■ To do:
1. Answer these from the database-loading excerpt, one line per answer, marked like the questions:
(a) Which database is populated first?
(b) What command downloads the dataset file?
(c) Which roles did John Cooper play in Skillet?
2. Using the database-loading excerpt, state whether each statement agrees with it. Answer yes or no and quote the deciding words.
(a) CouchDB is populated before Redis.
(b) Each artist's roles in a band are kept as a comma-separated list.
(c) The URL for the data file is given in a footnote.

╭─ Source excerpt

The first item of business is to populate our databases with the necessary data. We take a two-phased approach here, by first populating Redis and then populating our CouchDB SOR. We’ll be using a large dataset holding information about bands, including the names of those bands, band members, which role each band member played, and more. This dataset contains a lot of information, but we’re interested only in extracting the member or artist name, the group or band name, and their roles in that band stored as a comma-separated list. For example, John Cooper played in the band Skillet as the Lead vocalist, Acoustic guitar player, and Bassist.

First, download the file holding the dataset:

$ curl -O [data-file-url]

Replace [data-file-url] with the URL in the footnote below.^[64]

This file contains a lot of information, but we are interested only in extracting the member or artist name, the group or band name, and their roles in that band stored as a comma-separated list. For example, John Cooper played in the band Skillet as the Lead vocalist, Acoustic guitar player, and Bassist.

╰─
╭─ Source material

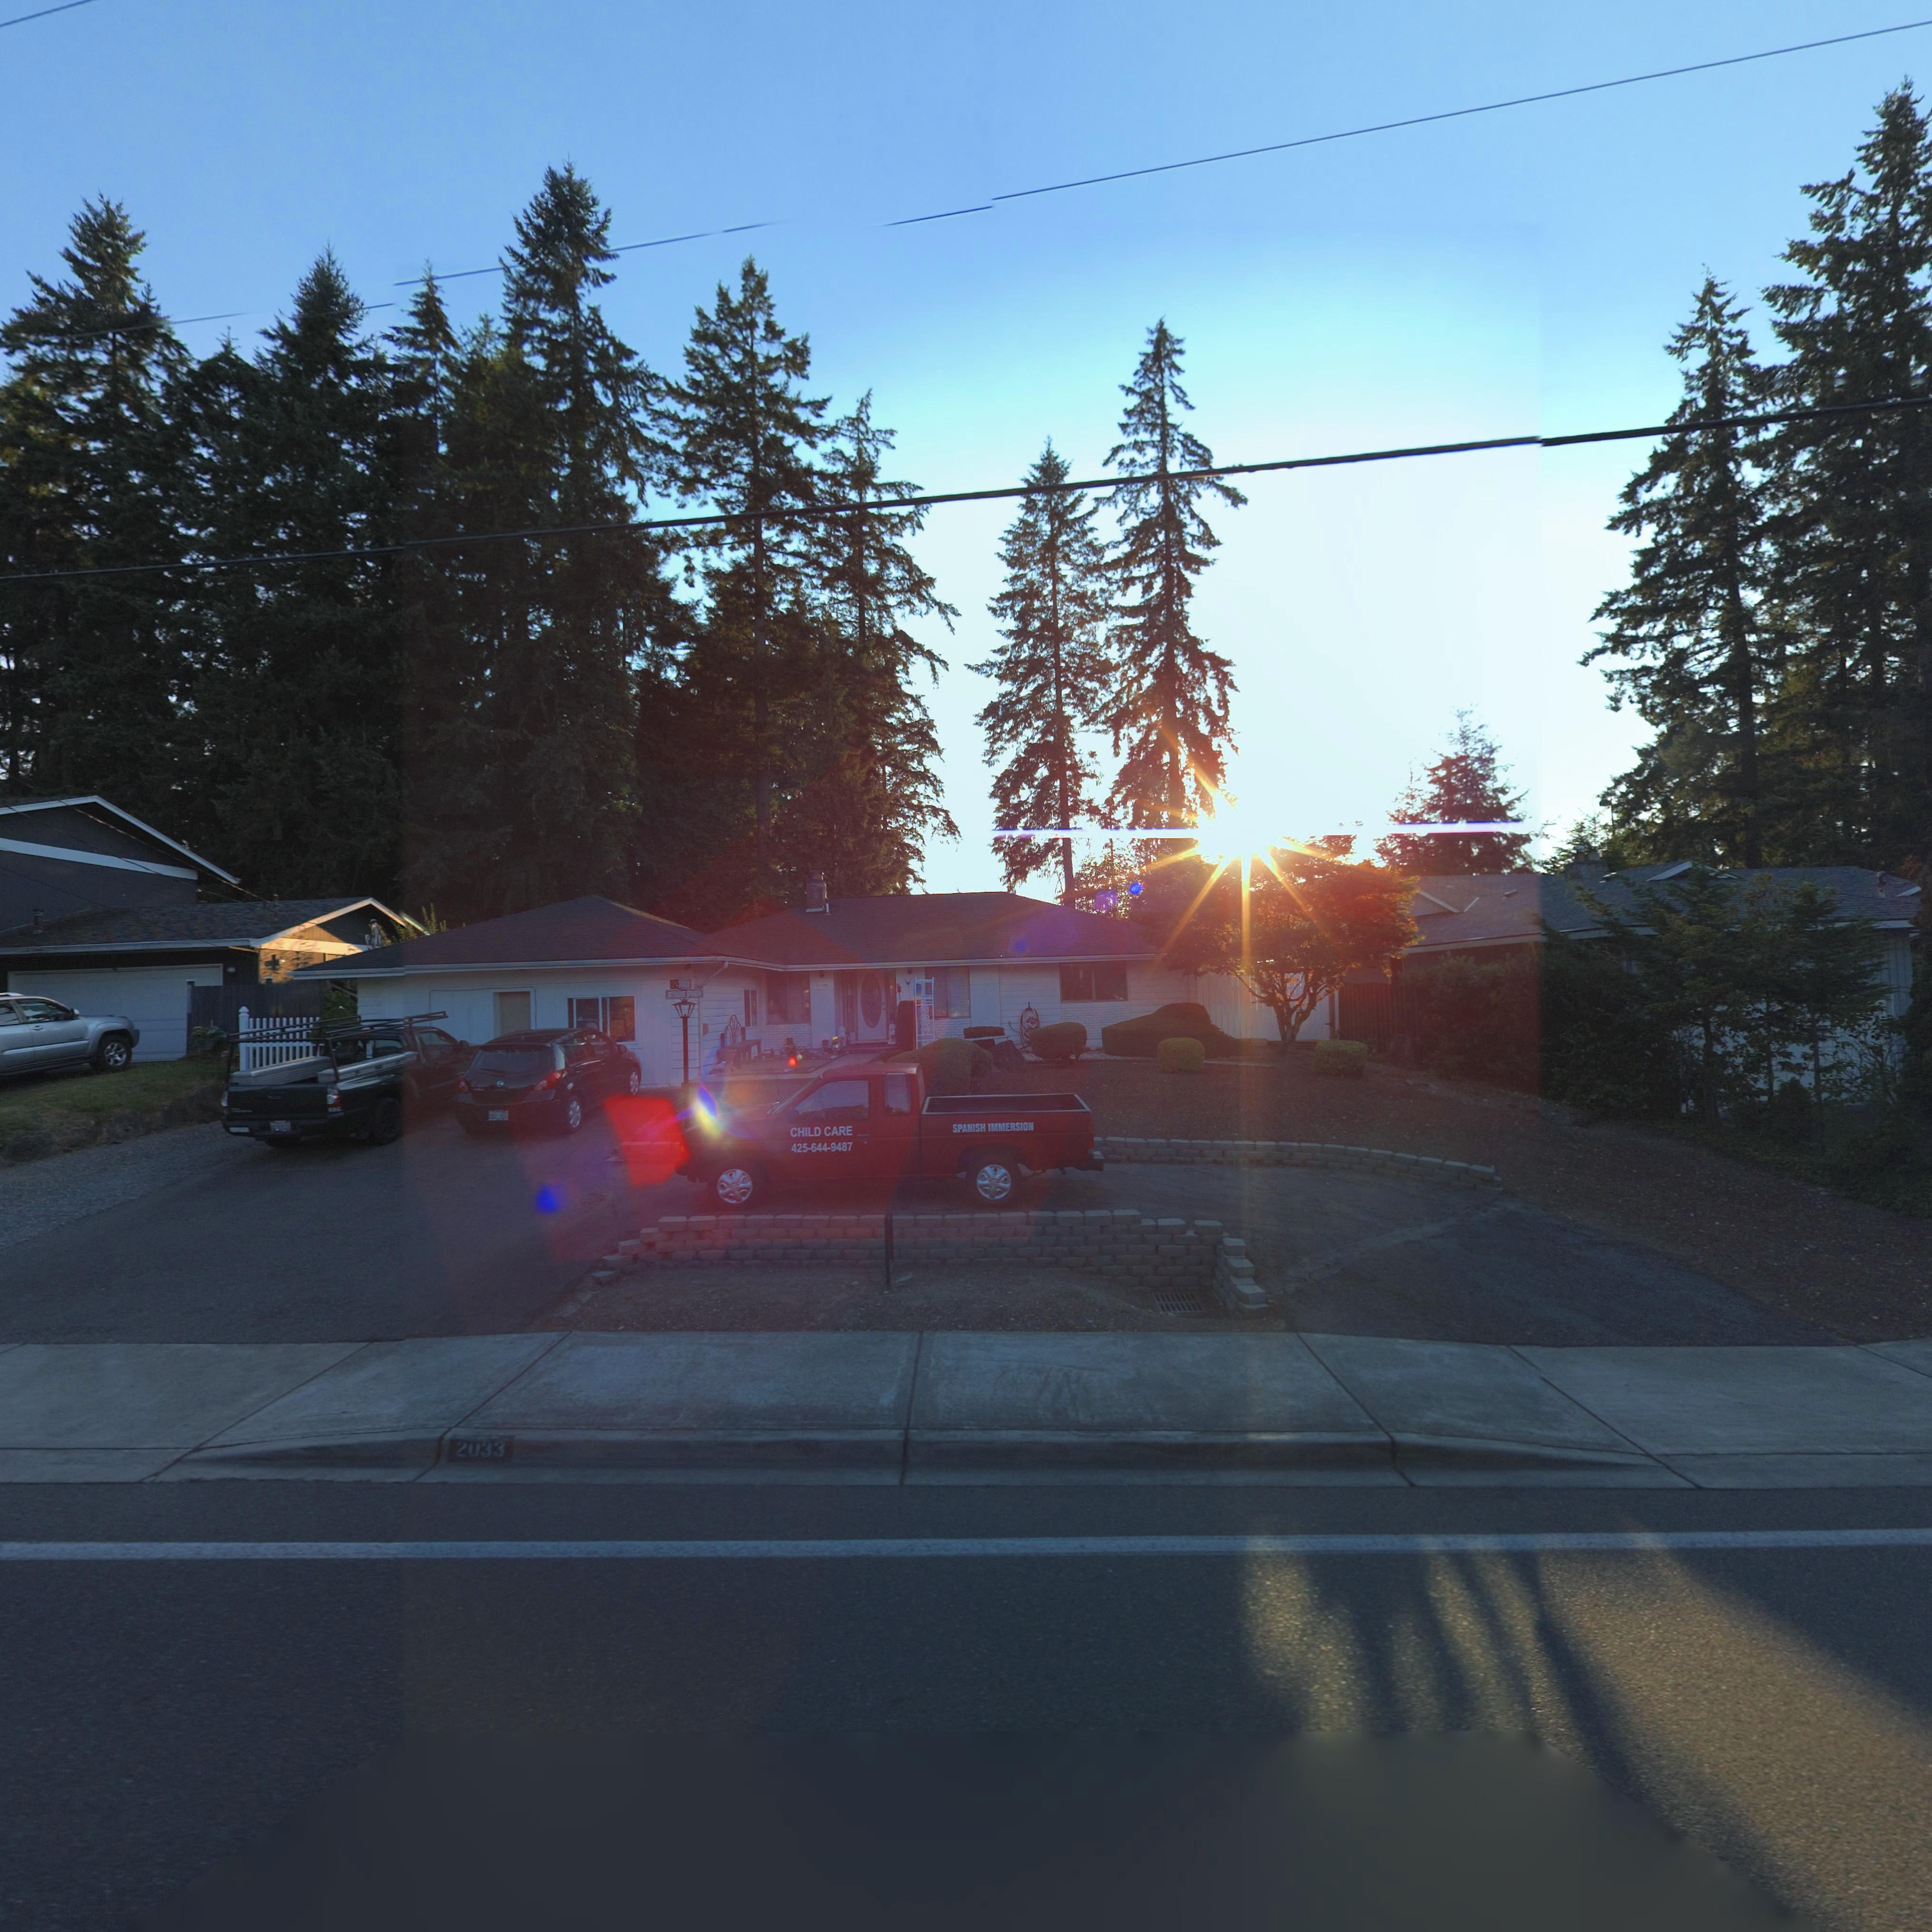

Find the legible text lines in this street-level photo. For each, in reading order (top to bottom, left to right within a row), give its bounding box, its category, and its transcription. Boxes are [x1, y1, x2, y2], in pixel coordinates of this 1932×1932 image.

╰─

■ Answers for the exercise:
1.
(a) Redis.
(b) curl -O [data-file-url]
(c) Lead vocalist, Acoustic guitar player, and Bassist.

2.
(a) No: "by first populating Redis and then populating our CouchDB SOR"
(b) Yes: "their roles in that band stored as a comma-separated list"
(c) Yes: "Replace [data-file-url] with the URL in the footnote below."